How can deep learning improve bioimage analysis?
There are three areas where deep learning could have a big impact on bioimage analysis. The first is throughput and automation: moving from manual to more automated methods, with less human input, would mean we’re able to scale up and analyse a lot more images quicker, and gain more knowledge from them.
The second area is improving reproducibility. Classically, bioimage analysis requires a lot of manual intervention, for instance, when adjusting an algorithm’s parameters. But as the methods become more general, better-documented etc, reproducibility also improves.
Thirdly, and more importantly, bioimages are only one source of information on living systems, alongside genomics, proteomics etc.

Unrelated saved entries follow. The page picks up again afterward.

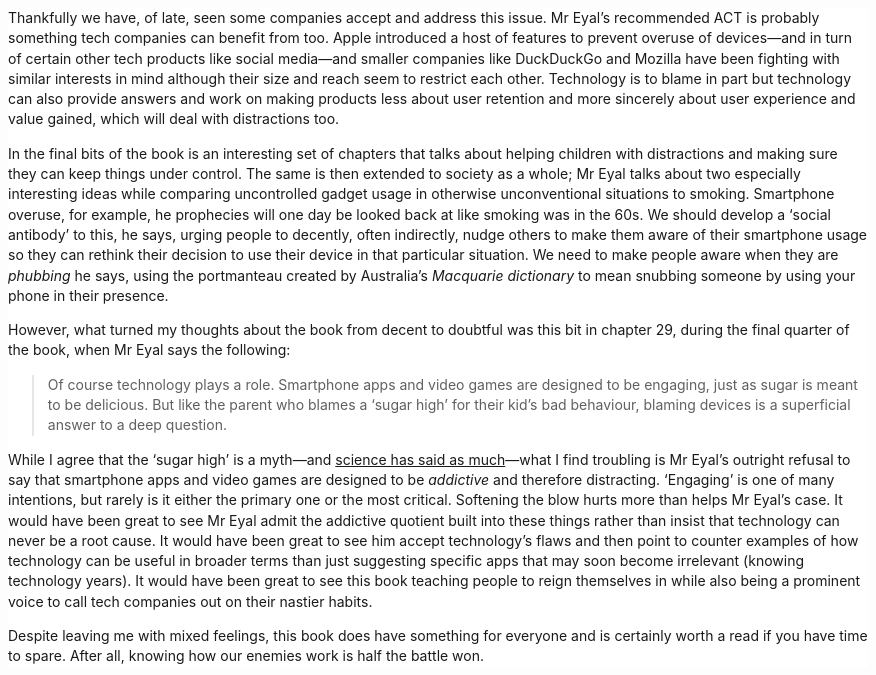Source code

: Thankfully we have, of late, seen some companies accept and address this issue. Mr Eyal’s recommended ACT is probably something tech companies can benefit from too. Apple introduced a host of features to prevent overuse of devices—and in turn of certain other tech products like social media—and smaller companies like DuckDuckGo and Mozilla have been fighting with similar interests in mind although their size and reach seem to restrict each other. Technology is to blame in part but technology can also provide answers and work on making products less about user retention and more sincerely about user experience and value gained, which will deal with distractions too.

In the final bits of the book is an interesting set of chapters that talks about helping children with distractions and making sure they can keep things under control. The same is then extended to society as a whole; Mr Eyal talks about two especially interesting ideas while comparing uncontrolled gadget usage in otherwise unconventional situations to smoking. Smartphone overuse, for example, he prophecies will one day be looked back at like smoking was in the 60s. We should develop a ‘social antibody’ to this, he says, urging people to decently, often indirectly, nudge others to make them aware of their smartphone usage so they can rethink their decision to use their device in that particular situation. We need to make people aware when they are *phubbing* he says, using the portmanteau created by Australia’s *Macquarie dictionary* to mean snubbing someone by using your phone in their presence.

However, what turned my thoughts about the book from decent to doubtful was this bit in chapter 29, during the final quarter of the book, when Mr Eyal says the following:

> Of course technology plays a role. Smartphone apps and video games are designed to be engaging, just as sugar is meant to be delicious. But like the parent who blames a ‘sugar high’ for their kid’s bad behaviour, blaming devices is a superficial answer to a deep question.

While I agree that the ‘sugar high’ is a myth—and [science has said as much](https://www.webmd.com/parenting/features/busting-sugar-hyperactivity-myth#1)—what I find troubling is Mr Eyal’s outright refusal to say that smartphone apps and video games are designed to be *addictive* and therefore distracting. ‘Engaging’ is one of many intentions, but rarely is it either the primary one or the most critical. Softening the blow hurts more than helps Mr Eyal’s case. It would have been great to see Mr Eyal admit the addictive quotient built into these things rather than insist that technology can never be a root cause. It would have been great to see him accept technology’s flaws and then point to counter examples of how technology can be useful in broader terms than just suggesting specific apps that may soon become irrelevant (knowing technology years). It would have been great to see this book teaching people to reign themselves in while also being a prominent voice to call tech companies out on their nastier habits.

Despite leaving me with mixed feelings, this book does have something for everyone and is certainly worth a read if you have time to spare. After all, knowing how our enemies work is half the battle won.

[^1]: The word is, not only did Mr Eyal work with several tech companies and help them build products, he has also of late defended his methods as useful outside tech too (such as in helping someone build positive habits like exercise) and, in 2018 commented about how [simply turning off addictive apps can help](https://www.cnbc.com/2018/02/06/facebook-critics-need-some-perspective-nir-eyal.html). I have not read *Hooked* myself so I cannot make any comments on it, but Mr Eyal’s path from *Hooked* to *Indistractable* has been an interesting one.

[^2]: This is a comma on thread throughout the book: go easy on yourself when you fail or when something is negative because that will allow you to get back on your feet faster than if you were hard on yourself.

[^3]: Such gimmicks are why I used to detest a certain class of self-help books, but *Indistractable* thankfully has a lot more to offer that more than offsets its embrace of silly maths. Classics like *Who moved my cheese* and *Jonathan Livingston Seagull* do not resort to low measures.

[^4]: This is a high point in the book, a great explanation of why we need to teach others something even if we are not perfect at it ourselves. As a teacher myself I am intimately familiar with the imperfection Mr Eyal speaks of (and he is a teacher too). But, to say nothing of the fact that we may never be perfect, teaching what we do know well enough empowers us to become better learners (or even just learners in the first place) while also helping others.

[^5]: The study and its authors are unnamed in Mr Eyal’s book but it could be [this one by Prof. Sabine Kastner](https://paw.princeton.edu/article/psychology-your-attention-please).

The next big challenge in biology is what we do with all these things we’ve computed, and how we assemble them into a representation that makes sense. This is a hugely complex task that will certainly require machine learning.
What’s your advice for scientists wanting to use deep learning for bioimage analysis?
Talk to software developers and image processing experts to understand what their models are great at and what they might not be so suitable for. We’re all excited about deep learning but it’s a complicated field, so we have to work with the method developers to understand the potential and limitations of each algorithm.
We offer useful tips and good practice guides in our paper to help life scientists navigate this complex landscape step by step.
Questions scientists need to ask themselves before using deep learning
Which model should I use?
How applicable is this model to my data?
How much can I trust the results?
And what’s your advice for those developing deep learning models?
Think about the reusability of your models and try to understand what users care about. Also make sure your models are well-documented, clearly explained, and that the code is open source and publicly available. The impact of any deep learning model will be so much higher if its code and documentation are available for others to use and improve upon.
There’s an obvious need and appetite for reusing, fine-tuning, and improving deep learning models in bioimage analysis, and the opportunities are huge.
What are some of the things you’re most excited about in this field?
What we’re missing now are guidelines and standards set by the community on what information needs to be provided alongside a model so it can easily be reused.
Let’s take model zoos for example. These are websites that host a collection of curated code and pretrained models for a wide range of platforms and uses. Model zoos can be the perfect starting point for users who are not deep learning experts to identify relevant models and fine-tune them for their own application or dataset.
One great initiative still under development is the Bioimage Model Zoo, led by Anna Kreshuk, EMBL Group Leader and Wei Ouyang at KTH Royal Institute of Technology in Sweden. The project is driven by the open source image analysis tools community. It aims to provide a central repository for published deep learning models for a large range of bioimaging applications. The idea is to make available fully-documented models that are easy to train and interoperable – plug and play, if you will.
Another resource that was long overdue is the BioImage Archive, where researchers can submit their microscopy data and access data uploaded by others. The team behind the archive is doing a lot of work with bioimaging communities to create metadata standards to make the data FAIR – Findable, Accessible, Interoperable, and Reusable.
Any final thoughts?
In the early days of machine learning, the dream was to have this system that you feed data into and then it can predict anything. But we’re understanding now that this is not going to happen because neural networks learn by adapting to different domains and problems. There is no one silver bullet, instead there is slow, collaborative, and sometimes tedious work to make the models as useful and open as possible. The only way forward for deep learning is a culture of reuse and sharing.